Coleman revisited: School segregation, peers, and frog ponds

Goldsmith, Pat Rubio. (2011). Coleman revisited: School segregation, peers, and frog ponds. American Educational Research Journal, 48(3), 508-535.


Students in schools with high minority populations are still achieving at lower levels than students in schools with primarily white populations. Even after efforts to desegregate schools, and even after nearly ten years of No Child Left Behind, segregation and educational inequity remain major problems. This article underscores those ongoing problems. The article does not get directly at why these problems exist, but it does try to remove one possible explanation, the idea that it is mainly “normative effects” that cause the inequity. Normative effects relate to the popular notion that students tend to become like their peers. Thus, in minority schools there are peer characteristics that tend to work against educational attainment, and by associating with peers with these characteristics, students take on those characteristics. Similarly, in white middle-class schools there are characteristics that lead to educational attainment, so by being with those students one could become more like them. The popular belief in normative effects has led to white flight from urban districts or enrollment of middle-class children in private schools where they would be “protected” from the “bad influence” of minority peers. Such notions only perpetuate segregation and educational inequality. Most dangerously, such notions put the blame on the students themselves (and their families) rather than looking at and addressing the deeper social inequities that really are the cause of educational inequity.

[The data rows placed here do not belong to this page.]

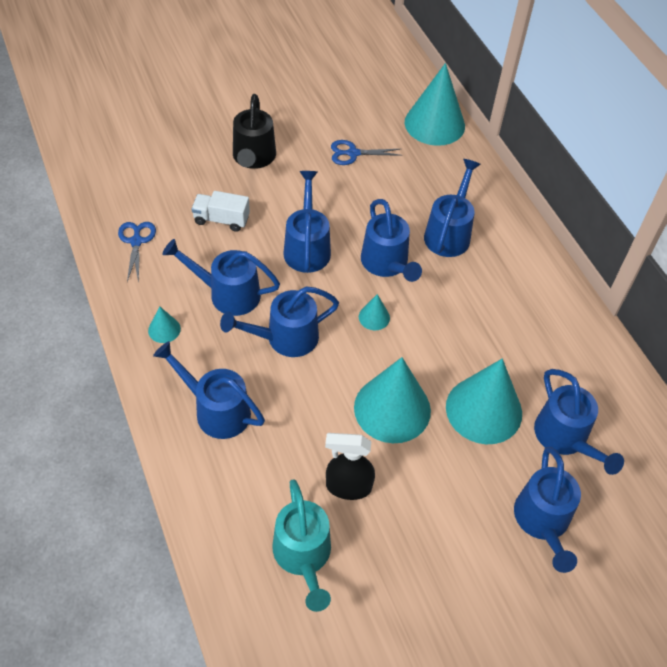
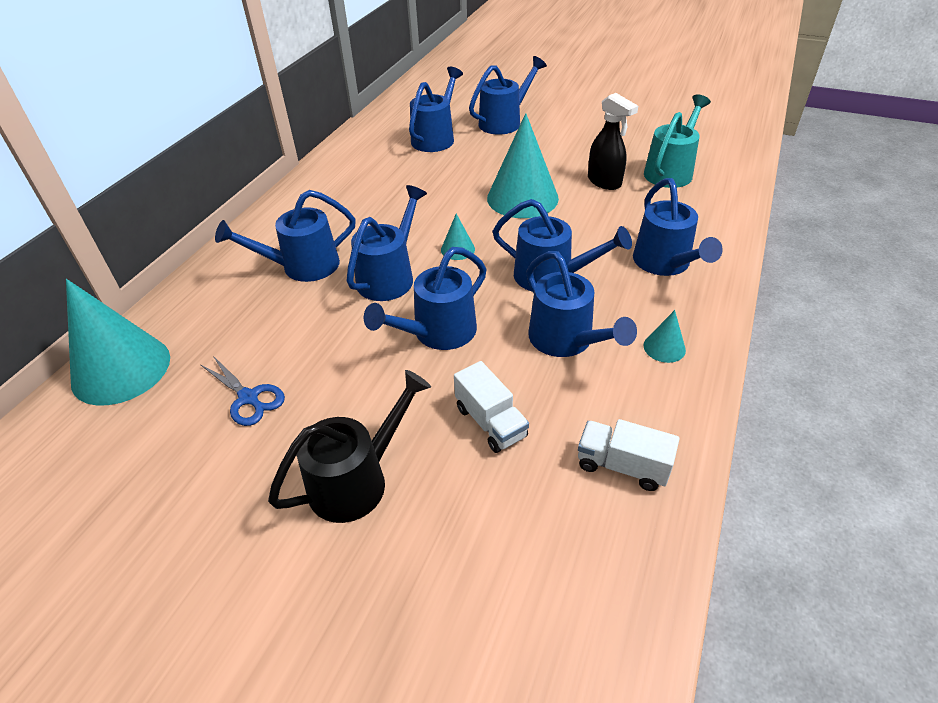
camera: 130 degrees left, 10 degrees down
(136, 241) = (622, 466): blue scissors -> white truck
(484, 410) = (462, 169): turquoise cone -> none

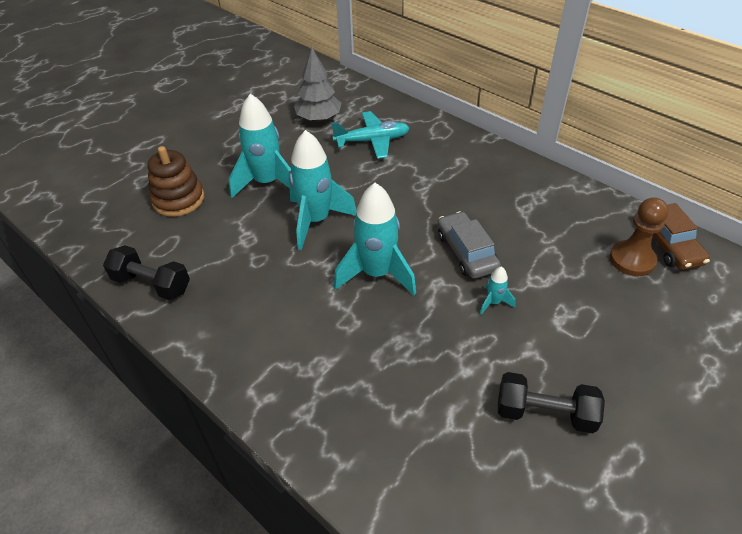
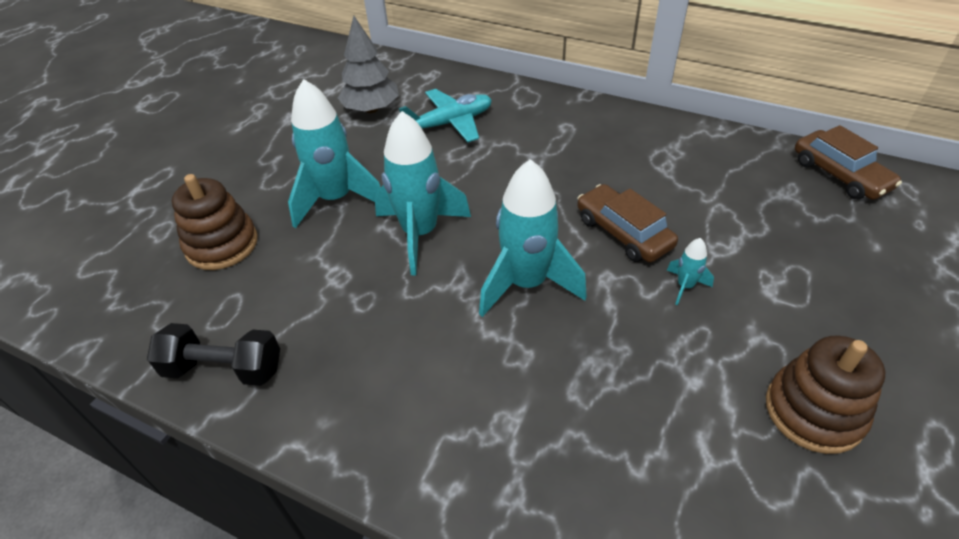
camera: 15 degrees left, 0 degrees up
(466, 252) = (623, 232): grey car -> brown car
(545, 413) = (814, 411): black dumbbell -> brown stacking toy
(632, 260) = (812, 200): brown pawn -> none

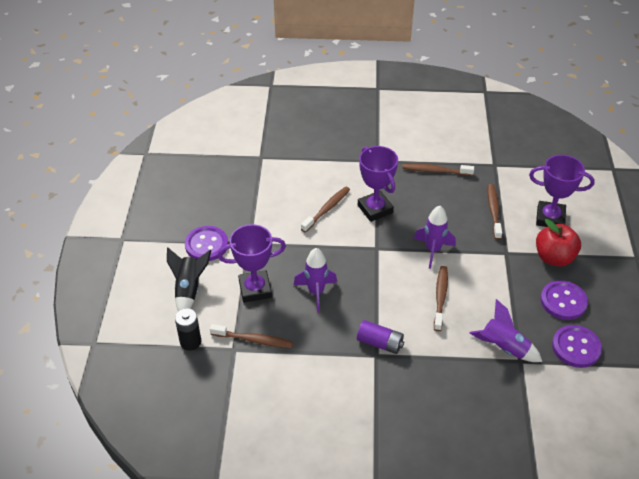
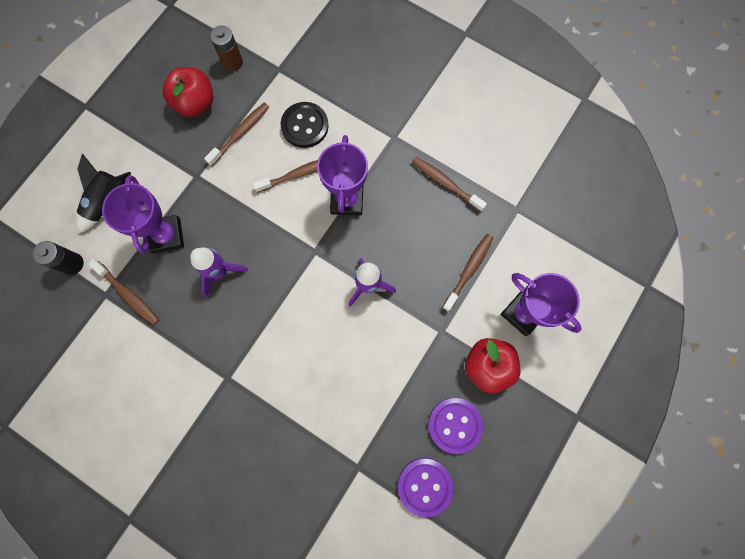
camera: 30 degrees right, 30 degrees up
(206, 245) = (156, 156): purple button -> none
(213, 201) = (195, 103): none -> red apple
(223, 167) = (232, 62): none -> brown battery
(255, 289) = (166, 235): purple trophy -> purple trophy turned 60 degrees clockwise
(308, 180) = (305, 126): none -> black button
(380, 343) = (239, 366): purple battery -> none
(440, 297) = (334, 347): brown toothbrush -> brown toothbrush (240, 133)
(503, 348) = (352, 443): purple rocket -> none

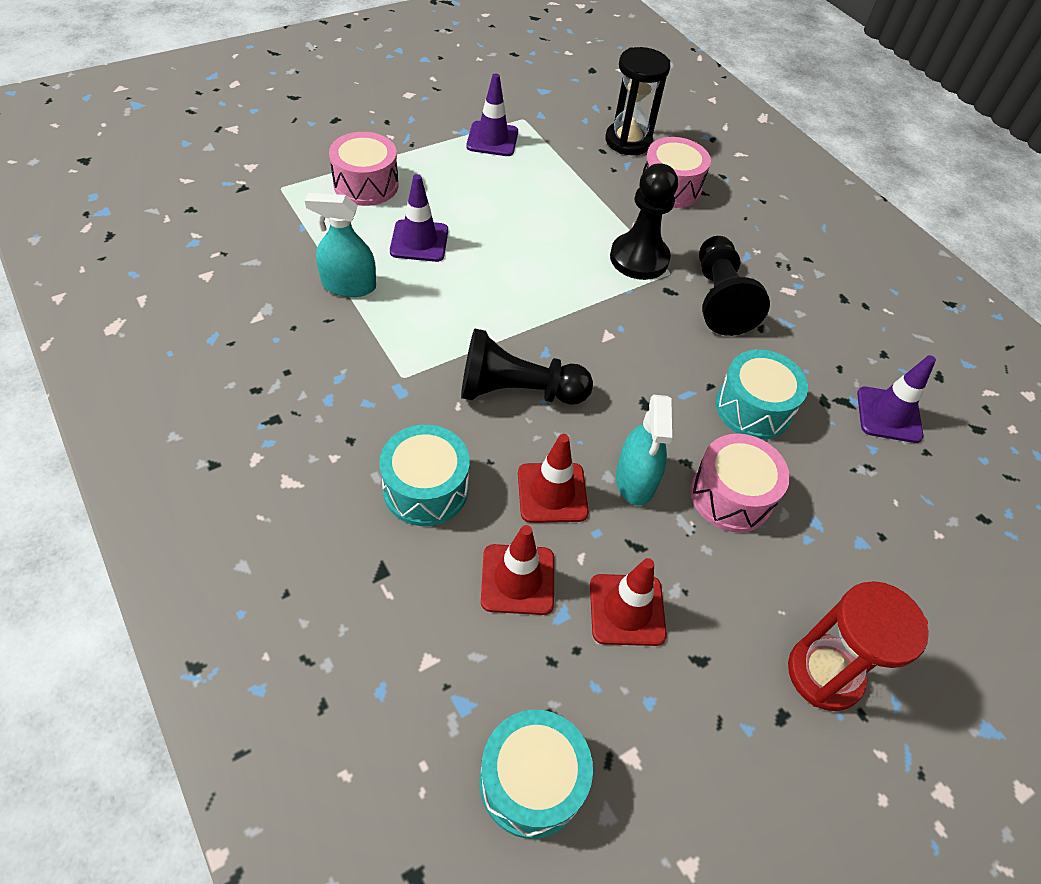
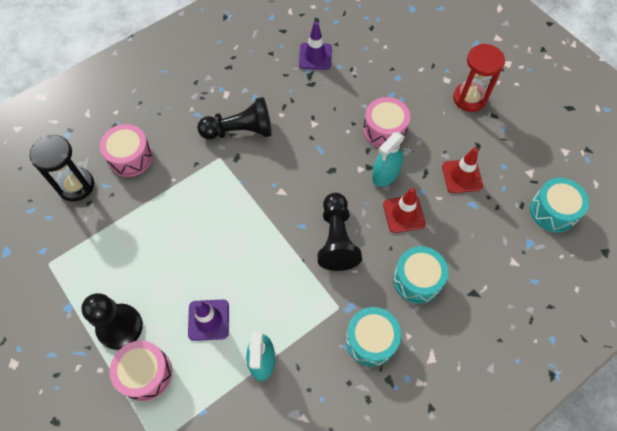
camera: 90 degrees left, 10 degrees up
(492, 139) = (78, 284): purple traffic cone -> none
(517, 579) = (459, 226): red traffic cone -> none
(635, 480) = (385, 174): turquoise spray bottle -> turquoise spray bottle turned 135 degrees clockwise
(639, 258) = (208, 175): black pawn -> black pawn (120, 327)
(753, 408) = (324, 117): turquoise drum -> turquoise drum (371, 340)

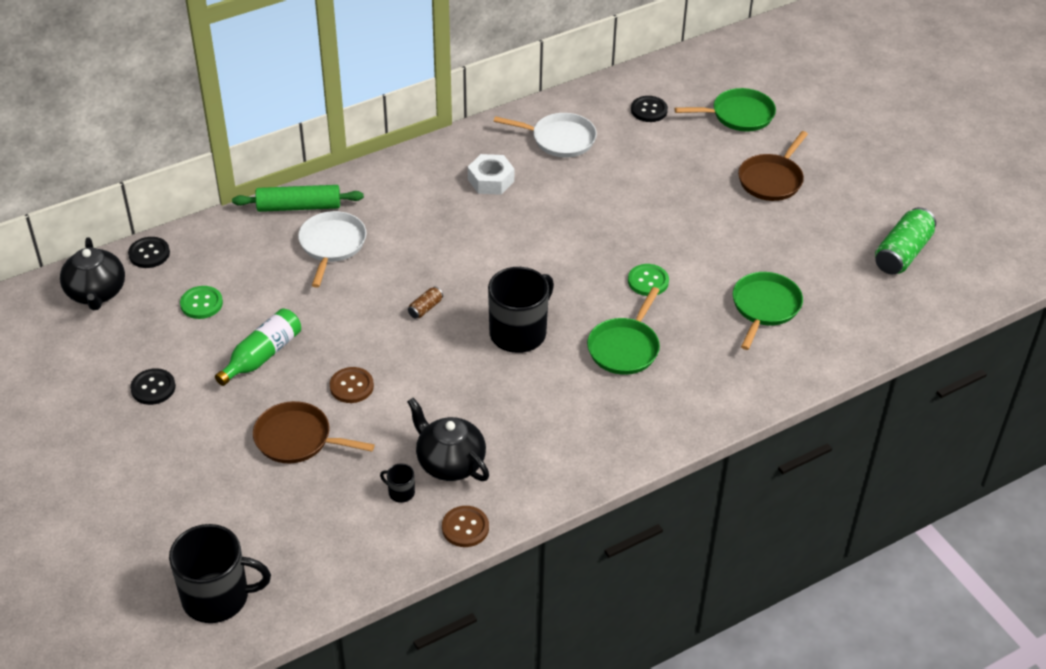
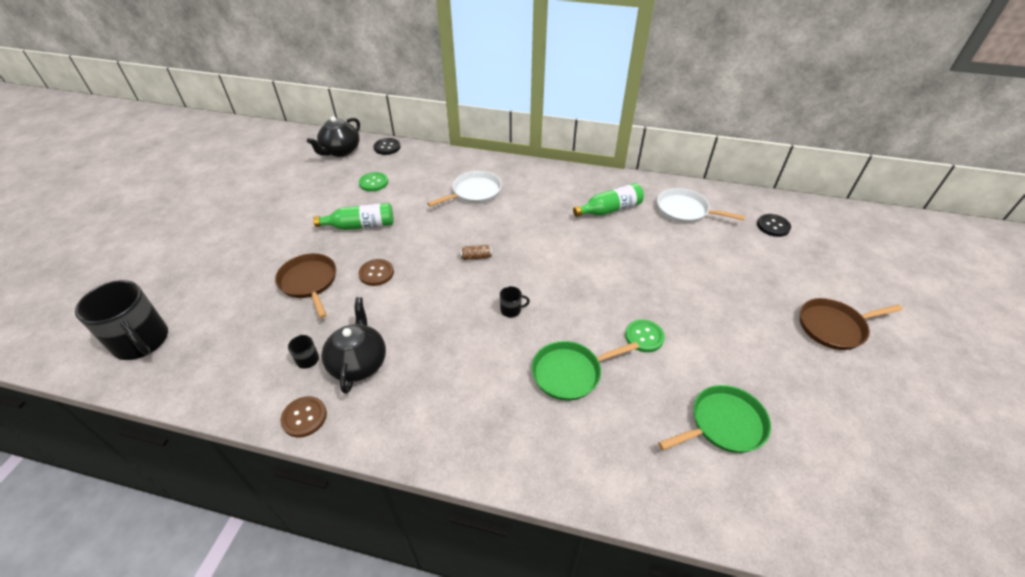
camera: 45 degrees right, 0 degrees up
(153, 388) = (294, 208): black button -> none
(299, 206) = (484, 165): green rolling pin -> none
(491, 180) = (609, 209): white nut -> green bottle
(519, 332) = (511, 310): black mug -> black mug, size x0.42
(559, 139) = (685, 210): white pan -> white pan turned 150 degrees clockwise
(739, 115) = (849, 266): green pan -> none
(902, 253) = (923, 473): green can -> none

Goldsmith does not deny that normative effects are at work in schools, but she also maintains that a competing notion, the “frog pond” effect, is operating simultaneously. The frog pond effect occurs when a student is one of the highest-achieving individuals within his or her milieu. A student may be at the top of his or her class in one environment, but may not have nearly that high status in another environment. For example, a minority student who is the highest achieving student in his or her graduating class in a largely minority school may not be considered a high-achieving student in a more selective white middle-class school. Though class rank and educational tracks may not really mean the same from one kind of school to the other, being at the top of one’s class definitely has implications for success, for self-confidence, and for college admissions. The research presented here on long-term attainment clearly shows that class rank has a positive effect on achievement and attainment, regardless of where the person went to school. Goldsmith believes that normative effects and frog pond effects operating simultaneously tend to cancel each other out, but in different ways for different schools: “Hence, normative effects are a disadvantage in minority-concentrated schools, but frog-pond effects are an advantage. In White-concentrated schools, normative effects are an advantage, but frog-pond effects are a disadvantage”(pp. 530-531). It is clear that we still need to address the problems of segregation and of educational inequity. I do not pretend that I fully understood the research methods used here to statistically analyze national assessment data, but I did fully appreciate the effort to debunk a popular but dangerous notion about why minority schools have lower achievement levels. The biggest challenge will be to try to change views, minds, and hearts to break the current patterns.